When the $6.2-million Bradenton Riverwalk, the 1.25-mile pedestrian park along the Manatee River, is completed in November, the opening will coincide with the inaugural Bradenton Blues Festival, a celebration of the city’s young and growing blues scene (the renowned Blues Revue magazine moved from California to Bradenton last year). In addition to sponsoring the main festival, Sarasota Guitar partnered with the nonprofit Realize Bradenton to coordinate Countdown to the Blues, a series of monthly talks and concerts highlighting different blues eras. “Aligning ourselves with community-based events,” says Nancy, “is a win-win, for the community and for us.”
All of this—the low prices, the aggressive marketing, the community involvement—has struck a chord in the local music scene, and the payoff is clear as Scott highlights monthly comparisons: from $71,460 in February 2011 to $115,731 in February 2012, from $78,102 in March 2011 to $147,746 in March 2012. He projects $2 million in revenue for 2012, and the recently launched online store (sarasotaguitarcompany.com) has expanded the company’s inventory to orchestra instruments, drums and percussion, keyboards, accessories and downloadable sheet music.
At one point, Cook says he was considering opening a third store, maybe in Tampa or St. Petersburg.
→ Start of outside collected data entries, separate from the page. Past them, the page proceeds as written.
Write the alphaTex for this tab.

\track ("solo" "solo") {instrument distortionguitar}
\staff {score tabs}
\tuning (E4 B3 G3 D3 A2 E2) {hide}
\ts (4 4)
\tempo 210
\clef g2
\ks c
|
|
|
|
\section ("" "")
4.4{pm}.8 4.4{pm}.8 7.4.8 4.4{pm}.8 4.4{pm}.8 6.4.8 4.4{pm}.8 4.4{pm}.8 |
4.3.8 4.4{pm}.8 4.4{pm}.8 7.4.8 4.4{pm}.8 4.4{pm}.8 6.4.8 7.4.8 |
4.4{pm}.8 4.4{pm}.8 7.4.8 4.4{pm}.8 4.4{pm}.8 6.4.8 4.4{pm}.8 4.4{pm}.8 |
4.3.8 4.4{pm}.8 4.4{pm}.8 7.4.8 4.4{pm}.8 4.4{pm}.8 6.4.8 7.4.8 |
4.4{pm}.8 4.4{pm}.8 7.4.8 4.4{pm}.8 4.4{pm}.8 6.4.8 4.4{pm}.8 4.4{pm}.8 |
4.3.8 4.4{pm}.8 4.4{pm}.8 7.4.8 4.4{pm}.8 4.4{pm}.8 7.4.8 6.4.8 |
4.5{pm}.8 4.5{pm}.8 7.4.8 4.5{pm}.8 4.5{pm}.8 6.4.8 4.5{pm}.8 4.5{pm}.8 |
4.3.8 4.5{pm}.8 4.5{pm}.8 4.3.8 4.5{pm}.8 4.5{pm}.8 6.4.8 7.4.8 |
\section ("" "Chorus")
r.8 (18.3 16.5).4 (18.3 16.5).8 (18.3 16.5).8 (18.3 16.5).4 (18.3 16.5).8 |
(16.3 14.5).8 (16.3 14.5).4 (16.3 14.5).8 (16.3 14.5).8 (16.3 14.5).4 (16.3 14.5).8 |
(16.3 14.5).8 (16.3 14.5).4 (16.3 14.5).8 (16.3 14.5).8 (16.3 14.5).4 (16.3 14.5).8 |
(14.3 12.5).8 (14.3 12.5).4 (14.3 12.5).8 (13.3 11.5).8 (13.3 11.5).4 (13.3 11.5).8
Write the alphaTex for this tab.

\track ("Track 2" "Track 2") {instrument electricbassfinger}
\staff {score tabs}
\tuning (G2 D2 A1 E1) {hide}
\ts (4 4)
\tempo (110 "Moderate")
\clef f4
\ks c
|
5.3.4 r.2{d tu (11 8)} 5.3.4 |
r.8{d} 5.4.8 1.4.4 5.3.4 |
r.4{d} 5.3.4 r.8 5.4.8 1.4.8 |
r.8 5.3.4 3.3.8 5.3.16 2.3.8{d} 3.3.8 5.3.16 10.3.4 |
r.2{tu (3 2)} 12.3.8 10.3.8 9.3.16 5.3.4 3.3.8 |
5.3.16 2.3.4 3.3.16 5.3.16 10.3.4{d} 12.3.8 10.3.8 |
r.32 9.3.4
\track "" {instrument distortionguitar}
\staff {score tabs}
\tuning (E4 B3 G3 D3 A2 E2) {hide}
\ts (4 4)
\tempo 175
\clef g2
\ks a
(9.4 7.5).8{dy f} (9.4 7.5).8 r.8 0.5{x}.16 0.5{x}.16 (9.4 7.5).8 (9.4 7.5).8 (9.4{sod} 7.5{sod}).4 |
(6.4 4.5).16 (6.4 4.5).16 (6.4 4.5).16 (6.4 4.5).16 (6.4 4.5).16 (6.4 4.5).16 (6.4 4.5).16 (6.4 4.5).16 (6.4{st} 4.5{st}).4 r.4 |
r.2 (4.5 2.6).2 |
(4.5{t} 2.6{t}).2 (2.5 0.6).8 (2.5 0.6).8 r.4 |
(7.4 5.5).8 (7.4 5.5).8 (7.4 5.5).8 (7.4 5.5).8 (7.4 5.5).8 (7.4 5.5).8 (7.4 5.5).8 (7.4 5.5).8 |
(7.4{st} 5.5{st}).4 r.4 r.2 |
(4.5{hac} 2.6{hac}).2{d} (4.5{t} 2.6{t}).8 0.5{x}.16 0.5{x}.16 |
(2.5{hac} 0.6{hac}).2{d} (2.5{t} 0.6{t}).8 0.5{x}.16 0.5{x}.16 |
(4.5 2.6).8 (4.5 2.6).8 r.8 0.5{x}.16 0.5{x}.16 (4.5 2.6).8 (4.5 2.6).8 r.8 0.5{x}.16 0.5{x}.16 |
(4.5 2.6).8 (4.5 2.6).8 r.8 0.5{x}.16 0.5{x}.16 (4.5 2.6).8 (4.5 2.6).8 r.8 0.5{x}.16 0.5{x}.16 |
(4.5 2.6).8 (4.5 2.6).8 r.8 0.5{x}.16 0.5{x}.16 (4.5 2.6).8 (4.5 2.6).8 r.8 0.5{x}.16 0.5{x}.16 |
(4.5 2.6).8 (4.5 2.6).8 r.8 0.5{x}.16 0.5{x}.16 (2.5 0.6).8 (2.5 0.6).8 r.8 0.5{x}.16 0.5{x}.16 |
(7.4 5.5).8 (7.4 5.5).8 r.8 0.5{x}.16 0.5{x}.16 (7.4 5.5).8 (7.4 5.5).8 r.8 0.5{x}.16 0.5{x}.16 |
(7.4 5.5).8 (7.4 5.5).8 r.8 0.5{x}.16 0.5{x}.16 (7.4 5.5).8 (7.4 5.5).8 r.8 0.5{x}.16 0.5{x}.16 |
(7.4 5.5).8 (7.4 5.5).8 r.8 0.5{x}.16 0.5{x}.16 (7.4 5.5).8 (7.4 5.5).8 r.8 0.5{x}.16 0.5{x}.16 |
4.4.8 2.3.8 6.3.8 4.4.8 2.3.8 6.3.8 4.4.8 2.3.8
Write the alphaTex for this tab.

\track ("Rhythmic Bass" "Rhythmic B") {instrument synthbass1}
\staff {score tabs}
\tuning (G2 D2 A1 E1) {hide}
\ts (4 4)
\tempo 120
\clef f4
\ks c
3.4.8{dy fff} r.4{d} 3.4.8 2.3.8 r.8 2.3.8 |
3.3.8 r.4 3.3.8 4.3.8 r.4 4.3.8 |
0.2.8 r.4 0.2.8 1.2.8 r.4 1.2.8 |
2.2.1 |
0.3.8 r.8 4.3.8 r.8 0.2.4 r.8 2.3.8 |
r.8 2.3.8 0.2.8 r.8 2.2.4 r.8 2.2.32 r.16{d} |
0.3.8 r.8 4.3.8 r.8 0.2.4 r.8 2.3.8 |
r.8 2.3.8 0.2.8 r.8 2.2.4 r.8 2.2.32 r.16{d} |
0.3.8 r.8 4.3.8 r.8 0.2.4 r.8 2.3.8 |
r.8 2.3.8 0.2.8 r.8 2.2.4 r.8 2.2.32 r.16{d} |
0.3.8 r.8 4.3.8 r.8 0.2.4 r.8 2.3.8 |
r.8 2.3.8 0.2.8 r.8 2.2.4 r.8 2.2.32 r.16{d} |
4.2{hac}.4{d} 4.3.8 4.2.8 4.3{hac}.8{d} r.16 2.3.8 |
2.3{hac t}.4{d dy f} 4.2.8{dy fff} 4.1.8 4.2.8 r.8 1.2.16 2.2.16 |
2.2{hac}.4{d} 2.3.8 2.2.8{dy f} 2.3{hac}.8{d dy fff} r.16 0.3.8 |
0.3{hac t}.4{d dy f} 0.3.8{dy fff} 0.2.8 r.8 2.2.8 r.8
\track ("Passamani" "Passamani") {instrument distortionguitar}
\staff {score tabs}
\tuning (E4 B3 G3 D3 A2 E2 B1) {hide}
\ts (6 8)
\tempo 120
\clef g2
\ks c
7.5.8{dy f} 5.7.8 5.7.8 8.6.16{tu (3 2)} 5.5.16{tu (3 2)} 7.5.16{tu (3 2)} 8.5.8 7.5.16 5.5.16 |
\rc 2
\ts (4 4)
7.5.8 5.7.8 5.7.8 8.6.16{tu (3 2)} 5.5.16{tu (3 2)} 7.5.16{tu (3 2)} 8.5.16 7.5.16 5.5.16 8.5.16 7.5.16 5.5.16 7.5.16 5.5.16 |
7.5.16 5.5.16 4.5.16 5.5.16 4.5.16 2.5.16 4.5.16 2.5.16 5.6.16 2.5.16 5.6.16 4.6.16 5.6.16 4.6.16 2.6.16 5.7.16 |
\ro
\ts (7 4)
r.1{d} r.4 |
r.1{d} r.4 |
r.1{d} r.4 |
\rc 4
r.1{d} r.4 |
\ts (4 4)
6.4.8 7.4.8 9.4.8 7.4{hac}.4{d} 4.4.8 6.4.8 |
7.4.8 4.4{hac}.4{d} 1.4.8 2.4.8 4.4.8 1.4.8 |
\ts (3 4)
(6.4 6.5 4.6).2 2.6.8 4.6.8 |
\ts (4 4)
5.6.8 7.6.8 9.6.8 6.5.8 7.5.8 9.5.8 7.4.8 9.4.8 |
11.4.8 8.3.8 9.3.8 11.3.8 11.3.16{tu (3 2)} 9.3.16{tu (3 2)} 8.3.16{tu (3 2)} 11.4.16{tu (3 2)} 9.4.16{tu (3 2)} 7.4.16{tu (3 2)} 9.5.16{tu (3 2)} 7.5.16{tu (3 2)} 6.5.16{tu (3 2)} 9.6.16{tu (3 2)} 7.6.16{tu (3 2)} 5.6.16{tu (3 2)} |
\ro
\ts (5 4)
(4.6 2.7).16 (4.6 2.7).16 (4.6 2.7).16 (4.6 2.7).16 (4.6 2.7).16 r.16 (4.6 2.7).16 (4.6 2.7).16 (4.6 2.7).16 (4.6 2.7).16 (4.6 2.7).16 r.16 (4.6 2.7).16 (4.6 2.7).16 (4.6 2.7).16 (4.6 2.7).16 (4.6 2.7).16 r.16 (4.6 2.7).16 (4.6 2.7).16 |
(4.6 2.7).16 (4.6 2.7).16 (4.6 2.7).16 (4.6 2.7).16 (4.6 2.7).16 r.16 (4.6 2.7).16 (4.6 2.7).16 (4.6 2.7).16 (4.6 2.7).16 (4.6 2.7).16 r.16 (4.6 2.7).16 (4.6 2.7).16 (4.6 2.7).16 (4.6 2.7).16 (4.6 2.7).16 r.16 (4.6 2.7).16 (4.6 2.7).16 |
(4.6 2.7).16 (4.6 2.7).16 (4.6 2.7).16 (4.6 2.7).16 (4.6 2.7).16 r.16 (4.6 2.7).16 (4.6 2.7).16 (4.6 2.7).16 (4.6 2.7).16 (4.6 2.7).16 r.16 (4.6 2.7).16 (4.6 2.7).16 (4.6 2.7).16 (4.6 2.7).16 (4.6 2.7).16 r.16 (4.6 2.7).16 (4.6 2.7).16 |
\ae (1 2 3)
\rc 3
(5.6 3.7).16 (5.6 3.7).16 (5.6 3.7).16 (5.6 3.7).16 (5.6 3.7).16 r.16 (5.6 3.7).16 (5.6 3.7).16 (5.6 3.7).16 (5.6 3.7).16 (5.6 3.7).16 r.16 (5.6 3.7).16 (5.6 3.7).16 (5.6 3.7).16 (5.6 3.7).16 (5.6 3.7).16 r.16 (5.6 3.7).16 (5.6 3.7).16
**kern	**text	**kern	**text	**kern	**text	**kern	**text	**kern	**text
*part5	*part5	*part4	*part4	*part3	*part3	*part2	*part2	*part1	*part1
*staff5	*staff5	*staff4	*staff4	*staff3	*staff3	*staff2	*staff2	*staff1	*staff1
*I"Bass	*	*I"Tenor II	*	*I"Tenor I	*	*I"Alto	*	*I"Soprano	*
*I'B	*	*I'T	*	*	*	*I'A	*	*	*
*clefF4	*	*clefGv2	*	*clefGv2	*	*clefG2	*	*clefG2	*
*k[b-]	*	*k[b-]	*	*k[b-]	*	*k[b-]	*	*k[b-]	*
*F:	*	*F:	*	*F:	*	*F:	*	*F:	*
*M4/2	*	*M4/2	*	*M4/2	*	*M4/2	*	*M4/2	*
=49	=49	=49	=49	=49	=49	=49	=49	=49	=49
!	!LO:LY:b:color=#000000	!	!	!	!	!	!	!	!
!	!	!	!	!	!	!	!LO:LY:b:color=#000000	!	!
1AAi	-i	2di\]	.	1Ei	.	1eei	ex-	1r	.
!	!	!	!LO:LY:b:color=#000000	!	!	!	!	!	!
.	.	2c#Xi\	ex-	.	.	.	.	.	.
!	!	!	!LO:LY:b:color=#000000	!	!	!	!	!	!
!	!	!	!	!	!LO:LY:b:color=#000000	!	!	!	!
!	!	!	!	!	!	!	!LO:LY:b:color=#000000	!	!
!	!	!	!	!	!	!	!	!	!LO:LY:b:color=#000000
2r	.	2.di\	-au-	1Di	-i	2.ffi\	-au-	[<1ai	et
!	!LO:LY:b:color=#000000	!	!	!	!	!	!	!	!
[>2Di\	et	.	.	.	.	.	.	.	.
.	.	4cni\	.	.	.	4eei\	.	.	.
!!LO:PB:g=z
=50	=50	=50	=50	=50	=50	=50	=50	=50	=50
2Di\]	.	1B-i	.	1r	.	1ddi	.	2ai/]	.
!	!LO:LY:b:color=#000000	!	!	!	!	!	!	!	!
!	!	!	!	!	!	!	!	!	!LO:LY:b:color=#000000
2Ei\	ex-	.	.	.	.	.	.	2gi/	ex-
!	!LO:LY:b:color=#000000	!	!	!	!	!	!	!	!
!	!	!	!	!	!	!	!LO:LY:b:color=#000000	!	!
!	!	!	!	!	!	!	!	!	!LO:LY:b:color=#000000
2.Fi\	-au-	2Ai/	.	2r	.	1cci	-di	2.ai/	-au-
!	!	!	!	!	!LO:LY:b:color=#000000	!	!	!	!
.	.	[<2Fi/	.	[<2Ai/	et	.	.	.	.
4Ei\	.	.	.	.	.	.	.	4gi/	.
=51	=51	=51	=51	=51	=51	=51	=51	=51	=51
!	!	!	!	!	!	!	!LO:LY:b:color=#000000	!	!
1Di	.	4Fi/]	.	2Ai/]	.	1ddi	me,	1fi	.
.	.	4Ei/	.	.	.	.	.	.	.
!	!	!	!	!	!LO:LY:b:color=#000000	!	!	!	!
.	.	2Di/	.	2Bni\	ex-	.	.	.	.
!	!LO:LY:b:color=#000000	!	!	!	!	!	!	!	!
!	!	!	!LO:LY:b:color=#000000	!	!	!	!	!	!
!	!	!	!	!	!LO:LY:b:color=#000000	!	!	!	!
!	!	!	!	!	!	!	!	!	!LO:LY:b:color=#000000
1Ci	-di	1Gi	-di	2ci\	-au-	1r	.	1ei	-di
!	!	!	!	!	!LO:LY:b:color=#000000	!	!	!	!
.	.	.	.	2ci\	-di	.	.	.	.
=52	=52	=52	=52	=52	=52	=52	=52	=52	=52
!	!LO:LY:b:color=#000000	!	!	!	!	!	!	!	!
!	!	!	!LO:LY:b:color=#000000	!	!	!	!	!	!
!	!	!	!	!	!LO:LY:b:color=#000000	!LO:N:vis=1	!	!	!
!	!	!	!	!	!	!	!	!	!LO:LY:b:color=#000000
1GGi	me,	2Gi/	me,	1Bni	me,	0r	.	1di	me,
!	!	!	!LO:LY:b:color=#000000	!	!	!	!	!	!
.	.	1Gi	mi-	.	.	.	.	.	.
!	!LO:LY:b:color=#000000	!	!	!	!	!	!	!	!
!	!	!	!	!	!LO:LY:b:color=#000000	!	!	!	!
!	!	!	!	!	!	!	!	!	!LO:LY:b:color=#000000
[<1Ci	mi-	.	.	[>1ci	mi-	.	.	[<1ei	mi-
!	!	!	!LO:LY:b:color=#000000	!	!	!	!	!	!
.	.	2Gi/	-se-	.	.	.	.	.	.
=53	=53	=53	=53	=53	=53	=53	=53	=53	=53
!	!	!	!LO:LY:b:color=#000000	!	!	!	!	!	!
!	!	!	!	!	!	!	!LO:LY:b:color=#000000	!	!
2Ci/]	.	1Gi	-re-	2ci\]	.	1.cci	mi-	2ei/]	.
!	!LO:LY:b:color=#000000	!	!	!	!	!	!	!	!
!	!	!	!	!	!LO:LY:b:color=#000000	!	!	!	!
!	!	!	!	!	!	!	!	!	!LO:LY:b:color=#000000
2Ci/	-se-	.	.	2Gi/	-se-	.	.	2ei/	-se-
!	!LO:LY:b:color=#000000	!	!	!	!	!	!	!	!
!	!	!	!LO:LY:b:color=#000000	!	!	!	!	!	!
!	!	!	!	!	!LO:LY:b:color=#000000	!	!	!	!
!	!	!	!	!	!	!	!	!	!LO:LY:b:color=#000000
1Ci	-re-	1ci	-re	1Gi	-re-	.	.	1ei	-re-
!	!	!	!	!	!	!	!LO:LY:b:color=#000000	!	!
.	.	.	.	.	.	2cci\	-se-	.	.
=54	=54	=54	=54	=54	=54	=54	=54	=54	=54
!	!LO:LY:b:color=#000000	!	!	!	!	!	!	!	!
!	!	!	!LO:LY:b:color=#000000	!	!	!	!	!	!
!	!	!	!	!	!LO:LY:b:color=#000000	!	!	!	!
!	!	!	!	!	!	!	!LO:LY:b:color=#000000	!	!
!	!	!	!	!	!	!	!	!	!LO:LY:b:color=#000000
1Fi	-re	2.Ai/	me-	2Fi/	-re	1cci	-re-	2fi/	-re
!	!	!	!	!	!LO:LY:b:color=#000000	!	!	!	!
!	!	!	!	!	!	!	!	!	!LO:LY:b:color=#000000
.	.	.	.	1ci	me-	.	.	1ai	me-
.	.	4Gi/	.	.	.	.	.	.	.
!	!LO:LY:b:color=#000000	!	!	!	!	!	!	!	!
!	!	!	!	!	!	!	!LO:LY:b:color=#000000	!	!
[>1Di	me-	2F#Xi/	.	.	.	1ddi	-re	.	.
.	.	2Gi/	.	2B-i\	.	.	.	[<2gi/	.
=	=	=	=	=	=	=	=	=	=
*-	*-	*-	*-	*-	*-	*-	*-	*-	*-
He decided to expand online instead, though, because he and Nancy hope to maintain and grow the local, familiar atmosphere that has developed in the two stores instead of spreading themselves thin over a larger area. “We don’t want to lose that community,” says Nancy.
Scott adds they are still learning how to cut costs and most effectively manage their business—recently by closing a warehouse and distribution center in Sarasota and moving the inventory to the back of the 2,000-square-foot Bradenton store. “It’s easy to keep track of everything when you’re selling $200 a day at the flea market,” he says. “Now we’ve got customers all over the country.”